EXCERPT TO READ
When parallel server is disabled, only one Oracle instance can mount or open the database. This mode is necessary to create and completely recover a database. It is useful to install OPS and disable it if standard Oracle functionality meets your needs. You can later enable OPS.

When OPS is enabled, one or more instances of a parallel server mount the same database. All instances mount the database and read from and write to the same datafiles. Single shared mode describes an OPS configuration with only one instance. Global operations exist, but are not needed at the moment. The instance operates as though it is in a cluster with Integrated Distributed Lock Manager (IDLM) overhead, and so on, although there is no contention for resources. Multiple shared mode describes an OPS configuration with multiple instances running.

Figure 4-1 illustrates a typical OPS configuration with three instances on separate nodes accessing the same database.

Figure 4-1 Shared Mode Sharing Disks

Note:
Each instance can access the redo log files of the other instances.

See Also:
"Enabling Parallel Server and Starting Instances".

Synchronization

Inter-node synchronization is an issue that does not need to be addressed in standard Oracle. But with OPS you must have a broad understanding of the dimensions in which synchronization must occur. Some of these include:

In OPS exclusive mode, all synchronization is done within the instance. In shared mode, synchronization is accomplished with the help of the IDLM component.

Block Level Locking

Block access between instances is done on a per-block level. When an instance locks a block in exclusive mode, other instances cannot access the block. Every time Oracle tries to read a block from the database it needs to obtain an instance lock. Ownership of the lock is thus assigned to the instance.

Since OPS runs in environments with multiple memories, there can be multiple copies of the same data block in each instance's memory. Internode synchronization using the IDLM ensures the validity of all copies of the block: these block-level locks are the buffer cache locks.

Block level locking occurs only when OPS is enabled. It is transparent to the user and to the application. (Row level locking also operates, whether OPS is enabled or disabled.)

Row Level Locking

OPS, as well as single-instance Oracle, provides row level locking in addition to block level locking in the buffer cache. In fact, row level locks are stored within the block.

Consider the following example: Instance 1 reads file 2, block 10 to update row 1. Instance 2 also reads file 2, block 10, to update row 2. Here, instance 1 obtains an instance lock on block 10, then locks and updates row 1. (The row lock is implicit because of the UPDATE statement.)

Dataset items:
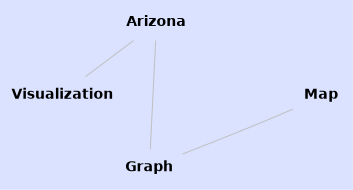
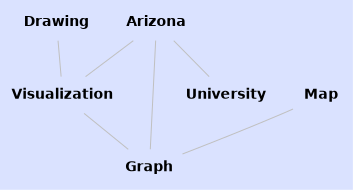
  graph {
    bgcolor="#dae2ff"
    forcelabels=false
    node [cluster=2 clustercolor="#fed9a6" fontname="Helvetica-Bold" margin=0 shape=plaintext]
    edge [color=grey]
+   n1 [height=0.5 label=Drawing width=1.1528]
    n2 [height=0.5 label=Visualization width=1.6111]
    n3 [height=0.5 label="Graph" width=0.90278]
    n4 [cluster=1 clustercolor="#fbb4ae" height=0.5 label=Arizona width=1.0833]
+   n5 [cluster=1 clustercolor="#fbb4ae" height=0.5 label=University width=1.3333]
    n6 [height=0.5 label=Map width=0.76389]
+   n1 -- n2
+   n2 -- n3
    n4 -- n2
    n4 -- n3
+   n4 -- n5
    n6 -- n3
  }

WHAT THE EXERCISE ASKS
Write the next part of the Oracle Parallel Server locking excerpt, picking up after its final sentence.

OUTPUT BELOW
Instance 2 then forces instance 1 to write the updated block to disk, and instance 1 relinquishes ownership of the lock on block 10 so instance 2 can assume ownership of it. Instance 2 then locks row 2 and performs an UPDATE.

Space Management

Free lists and free list groups optimize space management in OPS.

The problem of allocating space for inserts illustrates space management issues. When a table uses more space, how can you ensure no one else uses the same space? How can you ensure two nodes are not inserting into the same space on the same disk in the same file?

Consider the following example: Instance 1 reads file 2, block 10 to insert a row. Instance 2 reads file 3, block 20, to insert another row. Each instance proceeds to insert rows. If one block were responsible for assigning space for all these inserts, that block would constantly ping between the instances. Instance 1 would lose block ownership when instance 2 needs to insert, and so on. The situation involves a great deal of contention and performance suffers.

By contrast, free list groups make good space management possible. If two instances insert into the same object (such as a table), but each instance has its own set of free lists for that object, then contention for a single block is avoided. Each instance inserts into a different block belonging to the object.

System Change Number

In standard Oracle, the system change number (SCN) is maintained and incremented in the SGA by an exclusive mode instance. In OPS shared mode, the SCN must be maintained globally. Its implementation may vary from platform to platform. The SCN may be handled by the IDLM, by the Lamport SCN scheme, or by using a hardware clock or dedicated SCN server.

High Performance Features

OPS takes advantage of systems of linked processors sharing resources without sacrificing transaction processing features. The following sections discuss in more detail certain features that optimize performance on OPS.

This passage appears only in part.